You are viewing a plain text version of this content. The canonical link for it is here.
Posted to dev@samza.apache.org by José Barrueta <jo...@stormpath.com> on 2015/05/12 02:30:15 UTC

Quick question regarding deserialization

Hi all,

We're planning to have a Samza Job that reads from 2 or more Kafka topics,
the messages are serialized using Binary Json, we'd like to deserialize
each message to its specific Java Type, the job configuration only allows
to declare one system msg deserializer, is there any plan to allow per
input deserializers? If not, and you guys find it useful, I'd be happy to
contribute in it.

So the other option I have is to send the raw bytes to the StreamTask and
handle the deserialization in the `process(...)` method based on the stream
source, i.e. envelope.getSystemStreamPartition().getStream() what I don't
like about this approach, is that I'll be coupling the name of a partition
to a specific behavior in the application.

Any other suggestions?

Jose Luis

Re: Quick question regarding deserialization

Posted by Percy Wegmann <pe...@evariant.com>.
Do you have control over the binary JSON?  If so, perhaps you could
include a discriminator in the JSON itself that allows the deserializer to
target the right output type?

Percy Wegmann
Director, Application Platform Engineering
 
cell: 512.710.6991

www.evariant.com <http://www.evariant.com/>
 
 <http://www.shsmd.org/shsmd/conference/13/index.shtml>The information
contained in this email message is intended only for the personal and
confidential use of the recipient(s) named above. If the reader of this
message is not the intended recipient or an agent responsible for
delivering it to the intended recipient, you are hereby notified that you
have received this document in error and that any review, dissemination,
distribution, or copying of this message is strictly prohibited. If you
have received this communication in error, please notify us immediately by
email, and destroy the original message.






On 5/11/15, 7:30 PM, "José Barrueta" <jo...@stormpath.com> wrote:

>Hi all,
>
>We're planning to have a Samza Job that reads from 2 or more Kafka topics,
>the messages are serialized using Binary Json, we'd like to deserialize
>each message to its specific Java Type, the job configuration only allows
>to declare one system msg deserializer, is there any plan to allow per
>input deserializers? If not, and you guys find it useful, I'd be happy to
>contribute in it.
>
>So the other option I have is to send the raw bytes to the StreamTask and
>handle the deserialization in the `process(...)` method based on the
>stream
>source, i.e. envelope.getSystemStreamPartition().getStream() what I don't
>like about this approach, is that I'll be coupling the name of a partition
>to a specific behavior in the application.
>
>Any other suggestions?
>
>Jose Luis


Re: Quick question regarding deserialization

Posted by José Barrueta <jo...@stormpath.com>.
Thanks to both for the responses!

Yi, thanks for pointing that out, I didn't see this before.

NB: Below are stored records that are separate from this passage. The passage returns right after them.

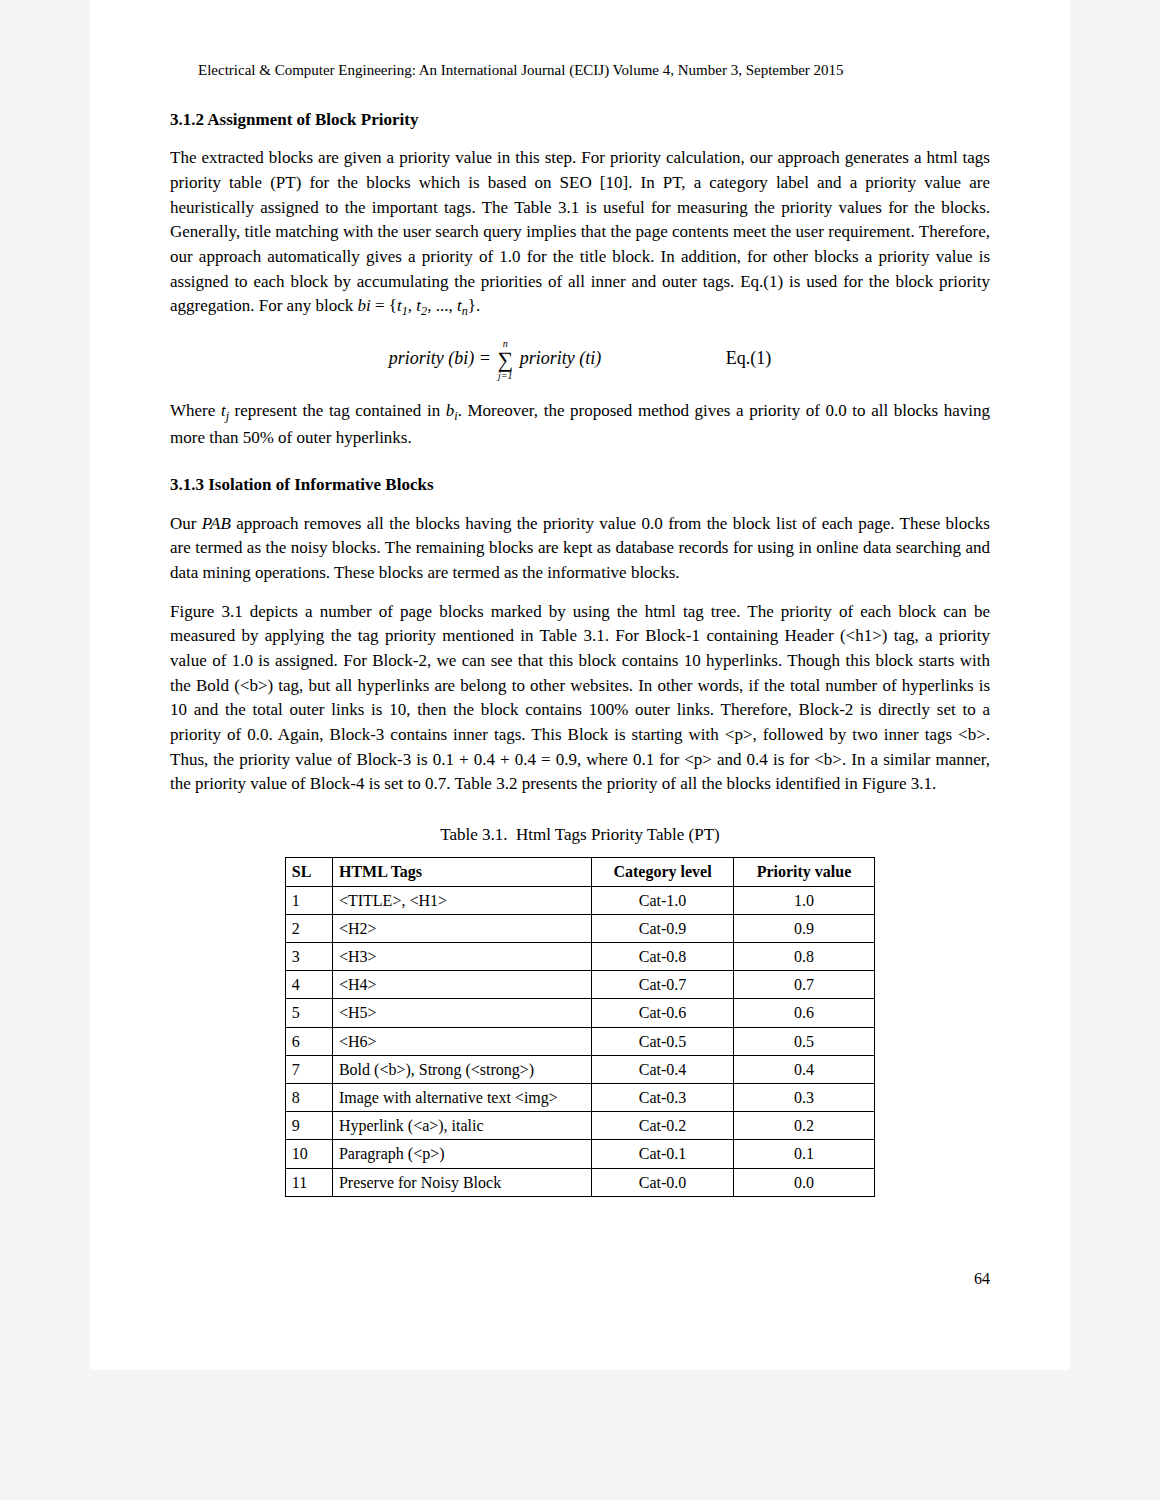Electrical & Computer Engineering: An International Journal (ECIJ) Volume 4, Number 3, September 2015
3.1.2 Assignment of Block Priority
The extracted blocks are given a priority value in this step. For priority calculation, our approach generates a html tags priority table (PT) for the blocks which is based on SEO [10]. In PT, a category label and a priority value are heuristically assigned to the important tags. The Table 3.1 is useful for measuring the priority values for the blocks. Generally, title matching with the user search query implies that the page contents meet the user requirement. Therefore, our approach automatically gives a priority of 1.0 for the title block. In addition, for other blocks a priority value is assigned to each block by accumulating the priorities of all inner and outer tags. Eq.(1) is used for the block priority aggregation. For any block bi = {t1, t2, ..., tn}.
priority (bi) = n ∑ j=1 priority (ti) Eq.(1)
Where tj represent the tag contained in bi. Moreover, the proposed method gives a priority of 0.0 to all blocks having more than 50% of outer hyperlinks.
3.1.3 Isolation of Informative Blocks
Our PAB approach removes all the blocks having the priority value 0.0 from the block list of each page. These blocks are termed as the noisy blocks. The remaining blocks are kept as database records for using in online data searching and data mining operations. These blocks are termed as the informative blocks.
Figure 3.1 depicts a number of page blocks marked by using the html tag tree. The priority of each block can be measured by applying the tag priority mentioned in Table 3.1. For Block-1 containing Header (<h1>) tag, a priority value of 1.0 is assigned. For Block-2, we can see that this block contains 10 hyperlinks. Though this block starts with the Bold (<b>) tag, but all hyperlinks are belong to other websites. In other words, if the total number of hyperlinks is 10 and the total outer links is 10, then the block contains 100% outer links. Therefore, Block-2 is directly set to a priority of 0.0. Again, Block-3 contains inner tags. This Block is starting with <p>, followed by two inner tags <b>. Thus, the priority value of Block-3 is 0.1 + 0.4 + 0.4 = 0.9, where 0.1 for <p> and 0.4 is for <b>. In a similar manner, the priority value of Block-4 is set to 0.7. Table 3.2 presents the priority of all the blocks identified in Figure 3.1.
Table 3.1. Html Tags Priority Table (PT)
| SL | HTML Tags | Category level | Priority value |
| --- | --- | --- | --- |
| 1 | <TITLE>, <H1> | Cat-1.0 | 1.0 |
| 2 | <H2> | Cat-0.9 | 0.9 |
| 3 | <H3> | Cat-0.8 | 0.8 |
| 4 | <H4> | Cat-0.7 | 0.7 |
| 5 | <H5> | Cat-0.6 | 0.6 |
| 6 | <H6> | Cat-0.5 | 0.5 |
| 7 | Bold (<b>), Strong (<strong>) | Cat-0.4 | 0.4 |
| 8 | Image with alternative text <img> | Cat-0.3 | 0.3 |
| 9 | Hyperlink (<a>), italic | Cat-0.2 | 0.2 |
| 10 | Paragraph (<p>) | Cat-0.1 | 0.1 |
| 11 | Preserve for Noisy Block | Cat-0.0 | 0.0 |
64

systems.system-name.streams.stream-name. samza.msg.serde

That's exactly what I need!

Thanks,

José Luis


On May 11, 2015 6:03 PM, "Yi Pan" <ni...@gmail.com> wrote:

> Hi, Jose,
>
> Please refer to the configure wiki:
>
> http://samza.apache.org/learn/documentation/0.9/jobs/configuration-table.html
> Samza actually allows multiple Serde classes to be defined for different
> topics, as long as you don't have multiple schemas of messages in the same
> topic.
>
> Best,
>
> -Yi
>
> On Mon, May 11, 2015 at 5:30 PM, José Barrueta <jo...@stormpath.com> wrote:
>
> > Hi all,
> >
> > We're planning to have a Samza Job that reads from 2 or more Kafka
> topics,
> > the messages are serialized using Binary Json, we'd like to deserialize
> > each message to its specific Java Type, the job configuration only allows
> > to declare one system msg deserializer, is there any plan to allow per
> > input deserializers? If not, and you guys find it useful, I'd be happy to
> > contribute in it.
> >
> > So the other option I have is to send the raw bytes to the StreamTask and
> > handle the deserialization in the `process(...)` method based on the
> stream
> > source, i.e. envelope.getSystemStreamPartition().getStream() what I don't
> > like about this approach, is that I'll be coupling the name of a
> partition
> > to a specific behavior in the application.
> >
> > Any other suggestions?
> >
> > Jose Luis
> >
>

Re: Quick question regarding deserialization

Posted by Yi Pan <ni...@gmail.com>.
Hi, Jose,

Please refer to the configure wiki:
http://samza.apache.org/learn/documentation/0.9/jobs/configuration-table.html
Samza actually allows multiple Serde classes to be defined for different
topics, as long as you don't have multiple schemas of messages in the same
topic.

Best,

-Yi

On Mon, May 11, 2015 at 5:30 PM, José Barrueta <jo...@stormpath.com> wrote:

> Hi all,
>
> We're planning to have a Samza Job that reads from 2 or more Kafka topics,
> the messages are serialized using Binary Json, we'd like to deserialize
> each message to its specific Java Type, the job configuration only allows
> to declare one system msg deserializer, is there any plan to allow per
> input deserializers? If not, and you guys find it useful, I'd be happy to
> contribute in it.
>
> So the other option I have is to send the raw bytes to the StreamTask and
> handle the deserialization in the `process(...)` method based on the stream
> source, i.e. envelope.getSystemStreamPartition().getStream() what I don't
> like about this approach, is that I'll be coupling the name of a partition
> to a specific behavior in the application.
>
> Any other suggestions?
>
> Jose Luis
>